Maybe you like GNOME? Well, then you have to stay away from Slackware, because Patrick (the maintainer of Slackware) doesn’t seem to have a clear take on GNOME. From what I can tell now, GNOME, going forward, will not be a part of the core slackware distribution, but rather will be handled by an outside third party. I’m not sure how this will pan out, but it doesn’t give me a case of the warm-fuzzies. If someone can shed more light on this, leave a comment (yeah, like anyone is reading this) 😉
Maybe you don’t like KDE *or* GNOME! Maybe you like Waiamea(sp?) or blackbox or fluxbox or windowmaker or enlightenment or twm or fvwm.

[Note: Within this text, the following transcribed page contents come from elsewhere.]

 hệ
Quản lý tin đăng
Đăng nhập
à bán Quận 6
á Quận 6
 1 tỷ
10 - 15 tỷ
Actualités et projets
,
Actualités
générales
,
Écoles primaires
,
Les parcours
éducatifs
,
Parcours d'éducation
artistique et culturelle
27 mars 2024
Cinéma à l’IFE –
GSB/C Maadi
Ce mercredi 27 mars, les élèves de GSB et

For older, more stable desktops like Windowmaker and twm, you can find these as installable options in many major distros. For things like blackbox and fluxbox, you don’t want the distro-supplied version even if they offer it half of the time, because by the time they release the distro, there are already updates that add major feature enhancements. These younger desktops, while cool, are often moving targets. One I forgot and is very nice for sysadmins is xfce. Give it a shot if you haven’t. You can get it in most distros these days.

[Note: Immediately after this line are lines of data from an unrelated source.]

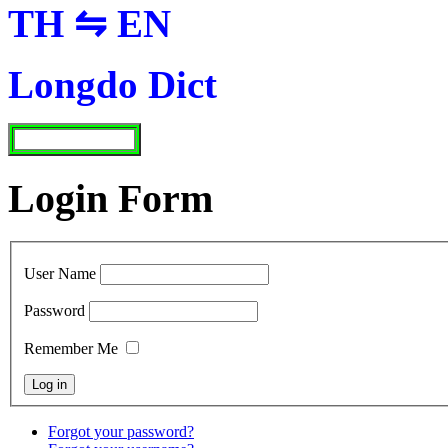
TH ⇋ EN
Longdo Dict
Login Form
User Name
Password
Remember Me
Forgot your password?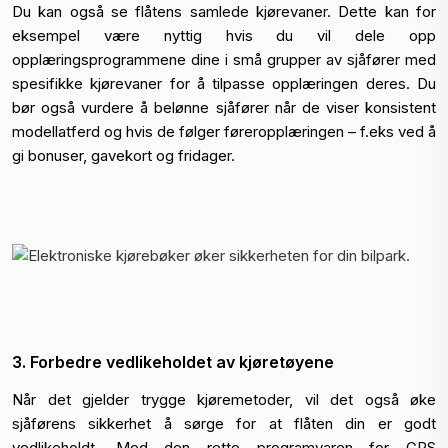
Du kan også se flåtens samlede kjørevaner. Dette kan for
eksempel være nyttig hvis du vil dele opp
opplæringsprogrammene dine i små grupper av sjåfører med
spesifikke kjørevaner for å tilpasse opplæringen deres. Du
bør også vurdere å belønne sjåfører når de viser konsistent
modellatferd og hvis de følger føreropplæringen – f.eks ved å
gi bonuser, gavekort og fridager.
3. Forbedre vedlikeholdet av kjøretøyene
Når det gjelder trygge kjøremetoder, vil det også øke
sjåførens sikkerhet å sørge for at flåten din er godt
vedlikeholdt. Med den rette programvaren for GPS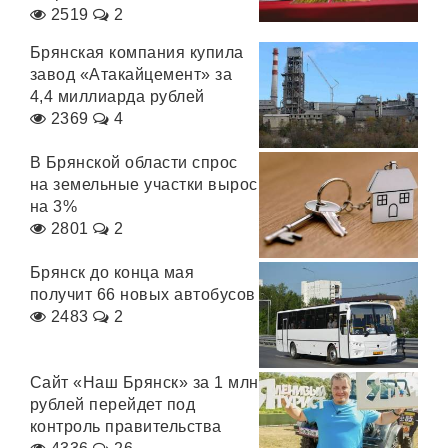
2519
2
Брянская компания купила
завод «Атакайцемент» за
4,4 миллиарда рублей
2369
4
В Брянской области спрос
на земельные участки вырос
на 3%
2801
2
Брянск до конца мая
получит 66 новых автобусов
2483
2
Сайт «Наш Брянск» за 1 млн
рублей перейдет под
контроль правительства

What about X and the kernel? These two items are in a state of flux in most distros right now. If you’re on the bleeding edge, hardware-wise, you’ll likely want the Xorg version of X and the 2.6 kernel. If you’re on a laptop, you almost definitely want the 2.6 kernel. However, if you build your own machines, you have to be extremely careful — I upgraded a mobo to one that supports SATA drives. I’m not using them. My mobo doesn’t seem to understand that and reports the drives in the wrong order to the OS, and the newest linux distros choke on it and fail to boot. 2.4-based distros work fine. Earlier, NVidia wasn’t so quick in distributing drivers for the 2.6 kernel. All seems ok there now, but fact remains that, while I think these are things users should never have to think about, you do.

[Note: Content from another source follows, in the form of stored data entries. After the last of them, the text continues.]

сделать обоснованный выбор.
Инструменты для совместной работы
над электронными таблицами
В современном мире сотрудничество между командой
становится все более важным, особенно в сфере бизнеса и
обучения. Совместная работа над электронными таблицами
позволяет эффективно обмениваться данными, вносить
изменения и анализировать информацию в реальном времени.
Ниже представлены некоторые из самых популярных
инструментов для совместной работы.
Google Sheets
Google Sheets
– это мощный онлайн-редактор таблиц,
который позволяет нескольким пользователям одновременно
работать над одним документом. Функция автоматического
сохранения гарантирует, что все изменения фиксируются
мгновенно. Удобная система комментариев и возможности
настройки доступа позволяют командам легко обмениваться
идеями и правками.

What a choice of distro comes down to, in the long run, is answering the question “which distribution best fits my brain”. Asking someone else which distro is best for you is like asking them how you should write a Perl script: there’s infinitely more ways than one to do it, and the solution you come up with will undoubtedly look unlike anyone else’s.
In the shorter term, rather than tell newbies to use distro x or y, I tell them what I think was my most important lesson starting out: pick a distro, and stick with it come hell or high water. When you start learning to fix problems instead of reinstalling, only then should you consider trying something else. Different distros treat things differently enough that jumping from distro to distro until you find one that “just works” will only cause you to pull your hair out. Pick *one*, and stick with it. Find the support forums for it, or find a guru who doesn’t care what distro you’re using. Get it to do what you want, and see if you can get it to do what you want the way you want it done. If nothing else, you’ll learn about yourself. You’ll learn how you like things to be. Then you can ask in the forums “hey, is there a tool that does what x does, but instead of doing it like y, does it like z?”.
Know thy self, for it is all there is of you.